→ **Source text**
╔══

# Convert any usb device to wireless??



## apj101

Hi Guys

Can someone here help me out.  

Im looking to buy a device that can convert any usb device to wireless, don't care what standard of wireless, but it must be able to cover a bit of a range

The project is, i'm putting a fingerprint scanner on my front door to open the lock, i want to use a pc to control the recognition. But i don't want to have the pc right next to the door, i want the scanner (which is something similar to this) to plug into the wireless device and transmit wirelessly to some sort of a receiver attached to the pc

I could build one myself, but why reinvent the wheel .  I don't want to have to deal with plug and play issues


----------



## lynx6200

Sounds to me like you would need something like a wireless usb adapter/hub.  To my knowledge there isnt anything like that out yet.  Heres one I found though to be release fairly soon.  Hope that helps.
http://www.tuaw.com/2006/01/03/belkin-wireless-usb-hub/


----------



## apj101

think this should do the trick
http://www.silexeurope.com/euro/products/network/usb/sx2000wg.html
http://www.expansys.com/product.asp?code=128103&partner=register

bit pricey though... could probably build one on rf for under £30... 

anyone else???


----------



## apj101

anyone anymore thoughts?


----------

╚══

→ **Dataset excerpts**
╔══

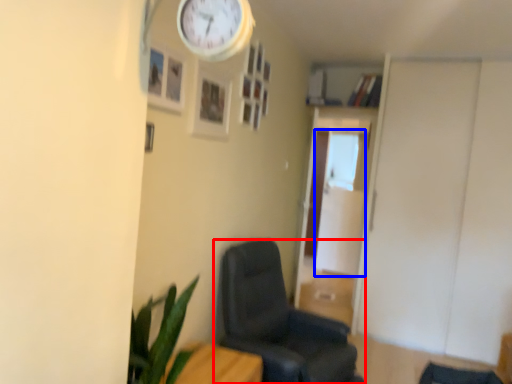
Question: Which object is closer to the camera taking this photo, chair (highlighted by a red box) or glass door (highlighted by a blue box)?

Choices:
 (A) chair
 (B) glass door

Answer: (A)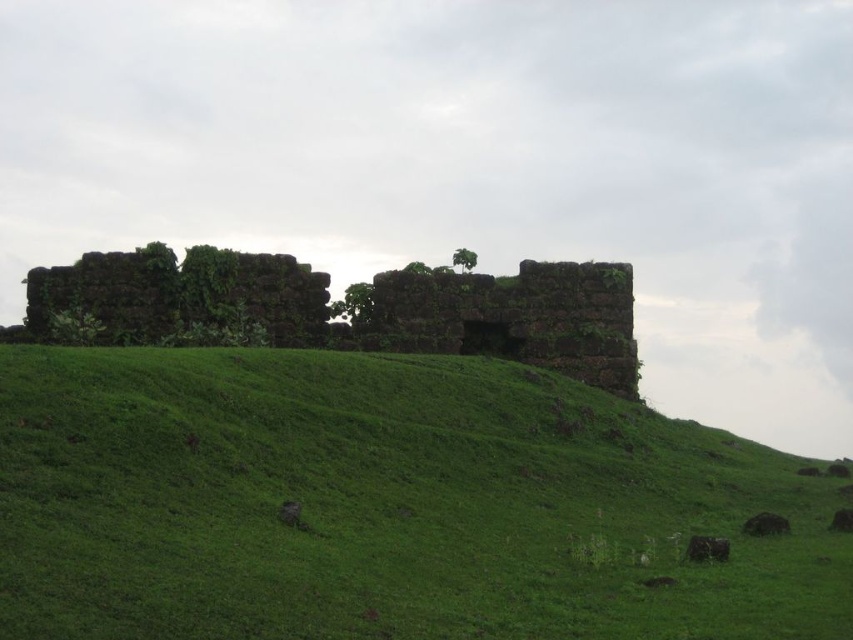
Is point (259, 481) positioned after point (534, 305)?

No.

In order to click on green grassy hillside at center in this screenshot , I will do `click(386, 504)`.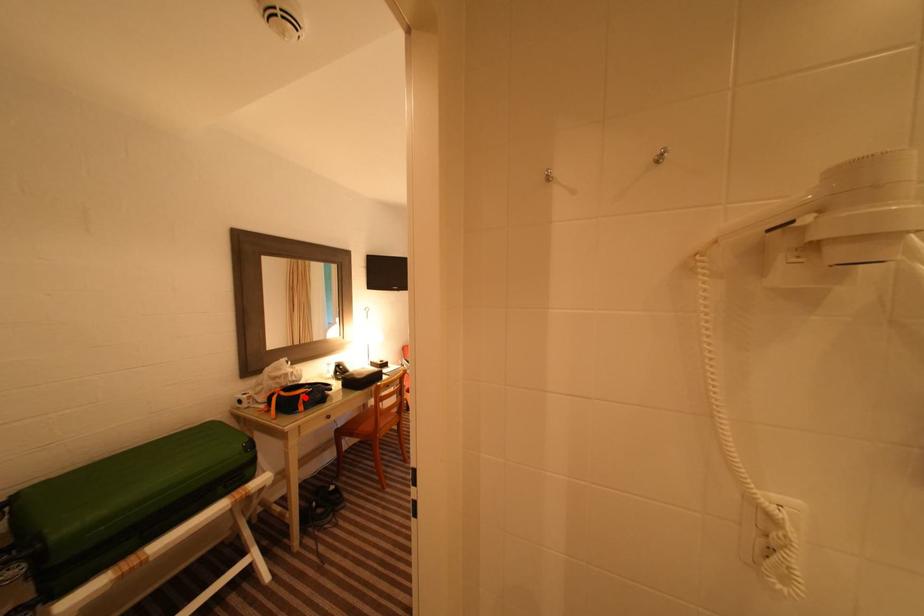
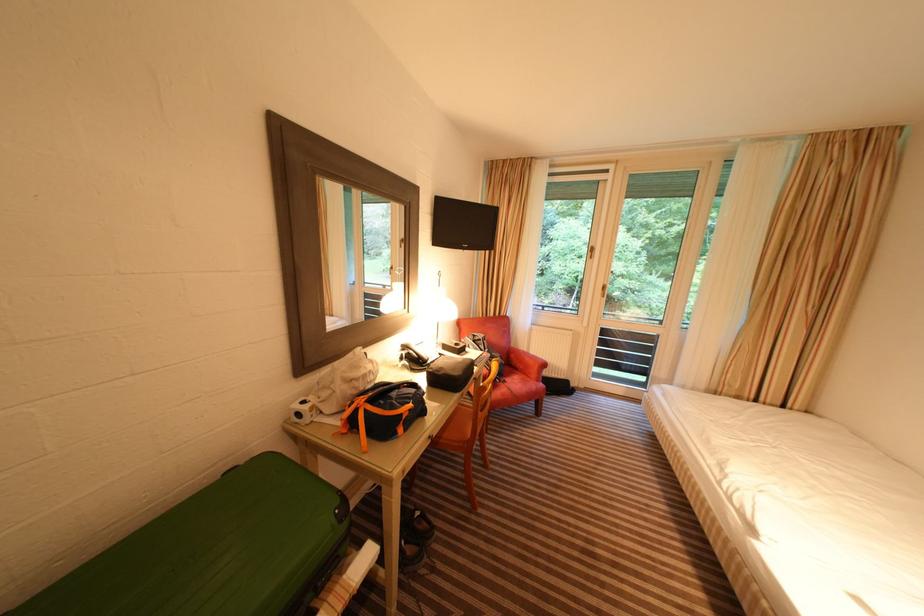
Locate, in the second image, the point that corresponds to the highlighted location in the first image.

(407, 416)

╚══

→ **Work instructions**
1: In the forum thread, what device does the original poster plan to put on the front door to open the lock?
2: Extract the passage from the forum thread that runs from "The project is, i'm" up to and including "Hope that helps.".

→ **Task-by-task outputs**
1: A fingerprint scanner.

2:
The project is, i'm putting a fingerprint scanner on my front door to open the lock, i want to use a pc to control the recognition. But i don't want to have the pc right next to the door, i want the scanner (which is something similar to this) to plug into the wireless device and transmit wirelessly to some sort of a receiver attached to the pc

I could build one myself, but why reinvent the wheel .  I don't want to have to deal with plug and play issues


----------



## lynx6200

Sounds to me like you would need something like a wireless usb adapter/hub.  To my knowledge there isnt anything like that out yet.  Heres one I found though to be release fairly soon.  Hope that helps.